▶ _引用段落_:
::::::
第二个阶段是垄断资本主义阶段,始于19世纪末。这个阶段的突出特点是资本在高度集中过程中形成垄断,在垄断集团的操控下,物价容易出现单边上涨趋势。而且,垄断的出现削弱了自由竞争阶段价格竞争机制的作用,阻止了经济体清除资本主义经济体系内多余的资本,加剧过度积累的问题。在这一阶段,生产资料和消费资料两大生产部门的生产都得到了充分的发展,市场出现饱和趋势,“如果资本家坚持试图增加他们的资本,使其高于社会消费能力所承受的速度……结果就是过剩生产能力的积累”山。同时,资本主义经济体系面对的却是:日益严重的有效需求不足问题,资本主义经济体制下,利润的增长主要通过抑制与生产力相关的工资增长来实现的,而有效需求不足形成的“消费的障碍最终会导致投资的障碍,……因为企业现有的生产能力大量闲置时,他们不会愿意投资新的工厂和设备”,经济发展出现滞胀趋势,即通货膨胀与经济停滞长期共同出现。
::::::
▶ _提取信息_:
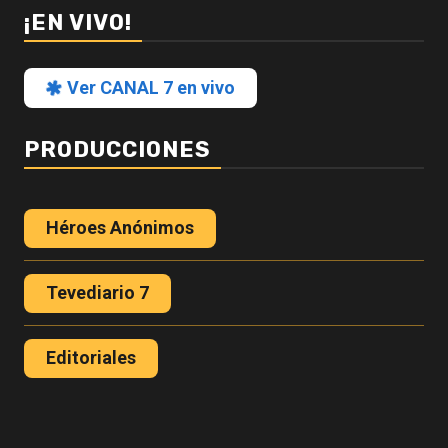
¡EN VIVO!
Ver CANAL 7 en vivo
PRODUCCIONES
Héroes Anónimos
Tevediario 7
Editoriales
::::::
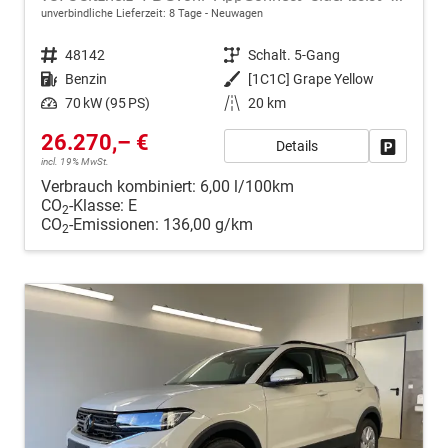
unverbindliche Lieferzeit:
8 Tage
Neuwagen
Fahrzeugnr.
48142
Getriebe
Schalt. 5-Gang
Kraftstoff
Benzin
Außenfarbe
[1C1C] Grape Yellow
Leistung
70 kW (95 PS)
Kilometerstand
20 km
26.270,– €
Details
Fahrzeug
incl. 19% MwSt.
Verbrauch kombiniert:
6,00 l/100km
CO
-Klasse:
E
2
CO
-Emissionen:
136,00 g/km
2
::::::
▶ _你的任务_:
1: 根据讲垄断资本主义阶段的那段文字,这一阶段始于何时?
2: 接着讲垄断资本主义阶段的那段文字,从其最后一句之后往下续写。

▶ _答案汇总_:
1: 始于19世纪末。

2:
1929-1933年的经济大萧条是资本主义经济滞胀的第一次大规模集中表现,为了应对危机,资本主义国家逐渐放弃自由放任的自由主义经济政策,开始采用凯恩斯主义对国家经济生活进行干预,资本主义发展进入国家垄断资本主义阶段。凯恩斯认为政府应通过财政政策和货币政策来刺激消费需求和投资需求,在消费方面,政府可以采用税收、利率、收入分配等手段对消费倾向施加导向性的影响,提高消费倾向;在投资方面,凯恩斯主张,国家一方面采取措施刺激私人投资的积极性,另一方面由国家直接组织投资,通过对消费需求和投资需求的双管齐下的导向性刺激,以实现整个社会接近充分就业。而且,凯恩斯还主张赤字财政政策,他认为政府扩大支出时,不应增加政府收入,而应采取举债支出的办法,举债支出可以使社会致富。在凯恩斯看来,扩大政府的上述职能是避免危机和现存的经济形态完全毁灭的唯一切实可行的办法。在国家垄断资本主义阶段,国家对经济生活的广泛干预,连同两次世界大战以及20世纪50年代的朝鲜战争和60年代的越南战争,以及同期出现的以汽车工业为核心的新兴工业产业,在一定程度上刺激了投资和消费需求,相对缓和了资本主义经济体系内生产过剩和有效需求不足的矛盾,刺激了战后资本主义国家经济的发展。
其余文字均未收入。